Unplug it from mains power :)

But seriously: the Pi has a "base" power usage when run headless, without anything plugged in (no monitor, no usb devices, just the power supply). Use a Kill-A-Watt meter to measure the powerusage of this setup. Then do the following:

If you want to further reduce this power usage, you can look into disabling a few things.

  • According to this article, if you have an rPi2, you can reduce
    the number of cores by adding the following lines into
    /boot/cmdline.txt:

    # replace N with the number of cores you want to keep using
    maxcpus=N

  • You could look into disabling power to the USB bus by issuing the following (from this post on this forum):

    echo 0x0 > /sys/devices/platform/bcm2708_usb/buspower

    NOTE OF WARNING: This might also disable your network port, so don't use this in a headless setup until you have made sure you can recover from it.

Use the Kill-A-Watt meter to check the impact these changes have to power usage.

If you need to use additional devices, such as an HDMI monitor, USB devices including WiFi dongles etc., keep the Kill-A-Watt meter hooked up to your Pi and look at the impact of adding each device in (shut down Pi, add 1 device, reboot Pi, make sure device is in use (E.g. WiFi dongle is connected/connecting to network) and observe the output of the Kill-A-Watt meter.

5
  • will a low arm_freq_min reduce power usage? my meter isn't sensitive enough to tell me :)
    – ths
    Jun 17, 2015 at 12:16
  • It probably will, but ever-so-slightly.
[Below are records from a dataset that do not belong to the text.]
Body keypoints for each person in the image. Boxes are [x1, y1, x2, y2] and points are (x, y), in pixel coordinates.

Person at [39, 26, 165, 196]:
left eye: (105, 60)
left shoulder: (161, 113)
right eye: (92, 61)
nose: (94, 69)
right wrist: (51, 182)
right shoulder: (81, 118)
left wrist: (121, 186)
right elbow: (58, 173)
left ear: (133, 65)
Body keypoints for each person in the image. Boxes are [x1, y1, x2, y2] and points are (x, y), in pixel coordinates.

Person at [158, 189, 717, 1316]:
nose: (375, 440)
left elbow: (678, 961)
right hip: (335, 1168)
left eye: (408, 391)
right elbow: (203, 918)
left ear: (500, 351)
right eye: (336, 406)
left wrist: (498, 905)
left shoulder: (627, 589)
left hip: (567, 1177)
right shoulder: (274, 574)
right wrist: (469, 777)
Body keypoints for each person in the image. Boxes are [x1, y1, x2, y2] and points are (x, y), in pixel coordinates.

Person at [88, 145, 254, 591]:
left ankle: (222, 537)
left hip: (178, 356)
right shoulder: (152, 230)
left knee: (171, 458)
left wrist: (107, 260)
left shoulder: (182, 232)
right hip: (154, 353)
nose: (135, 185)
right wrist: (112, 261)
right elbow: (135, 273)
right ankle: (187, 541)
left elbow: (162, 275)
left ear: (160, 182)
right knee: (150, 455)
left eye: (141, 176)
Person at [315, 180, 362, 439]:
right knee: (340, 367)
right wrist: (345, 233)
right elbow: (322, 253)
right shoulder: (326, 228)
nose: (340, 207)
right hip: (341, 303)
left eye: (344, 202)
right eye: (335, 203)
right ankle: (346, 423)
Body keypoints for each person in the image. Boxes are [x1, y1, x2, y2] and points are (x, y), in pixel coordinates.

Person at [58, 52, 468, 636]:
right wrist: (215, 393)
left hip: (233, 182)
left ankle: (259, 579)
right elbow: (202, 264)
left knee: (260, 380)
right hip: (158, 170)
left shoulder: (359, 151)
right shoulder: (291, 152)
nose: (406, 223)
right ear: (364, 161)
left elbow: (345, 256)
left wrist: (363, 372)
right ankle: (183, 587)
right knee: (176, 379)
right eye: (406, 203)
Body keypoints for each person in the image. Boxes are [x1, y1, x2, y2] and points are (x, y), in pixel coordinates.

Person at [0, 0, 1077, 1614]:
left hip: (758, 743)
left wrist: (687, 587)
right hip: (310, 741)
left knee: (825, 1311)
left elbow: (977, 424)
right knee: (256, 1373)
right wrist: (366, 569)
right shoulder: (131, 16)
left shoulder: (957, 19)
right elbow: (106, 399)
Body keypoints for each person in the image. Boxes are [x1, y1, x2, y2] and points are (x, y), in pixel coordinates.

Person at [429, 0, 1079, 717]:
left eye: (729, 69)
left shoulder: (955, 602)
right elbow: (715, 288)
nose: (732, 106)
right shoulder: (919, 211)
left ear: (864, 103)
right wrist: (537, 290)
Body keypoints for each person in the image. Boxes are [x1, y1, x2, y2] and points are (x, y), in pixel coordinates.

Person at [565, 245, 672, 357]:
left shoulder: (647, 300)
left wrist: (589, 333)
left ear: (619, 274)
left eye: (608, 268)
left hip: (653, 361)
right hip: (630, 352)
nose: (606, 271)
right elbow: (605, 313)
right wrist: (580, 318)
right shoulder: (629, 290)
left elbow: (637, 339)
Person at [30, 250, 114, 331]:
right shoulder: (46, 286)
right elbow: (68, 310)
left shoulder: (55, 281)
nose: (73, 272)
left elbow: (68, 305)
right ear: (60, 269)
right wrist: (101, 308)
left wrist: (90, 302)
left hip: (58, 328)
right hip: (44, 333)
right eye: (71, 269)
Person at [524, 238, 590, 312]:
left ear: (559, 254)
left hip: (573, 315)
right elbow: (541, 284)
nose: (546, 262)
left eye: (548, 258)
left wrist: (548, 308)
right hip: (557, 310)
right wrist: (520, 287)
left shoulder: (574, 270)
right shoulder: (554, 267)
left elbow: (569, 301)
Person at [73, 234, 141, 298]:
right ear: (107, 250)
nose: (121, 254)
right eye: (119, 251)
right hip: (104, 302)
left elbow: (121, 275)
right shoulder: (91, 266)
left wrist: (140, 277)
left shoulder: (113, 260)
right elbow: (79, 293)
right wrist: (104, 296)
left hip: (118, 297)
That's why your meter can't tell you
    – Phil B.
    Jun 17, 2015 at 12:35
  • It won't unless you reduce to voltage.
    – bot47
    Jun 17, 2015 at 16:24
  • @MaxRied Actually, it would! the power used by a CPU can be determined by P = CV^(2)f, and so if you lower frequency, you're proportionally lowering power.
    – tuskiomi
    Jun 19, 2017 at 15:59
  • maxcpus=1 makes my rpi 3 model b not able to boot properly SOMETIMES Jun 30, 2017 at 11:52
8

Other things you may want to search for include disabling the LEDs, disabling HDMI out and 'nohz' kernel option to alter the tick interrupts from periodic clocks.

Articles I've seen also suggest that Kill A Watt measurements are pretty inaccurate at low current levels, use a bench meter if you have one available.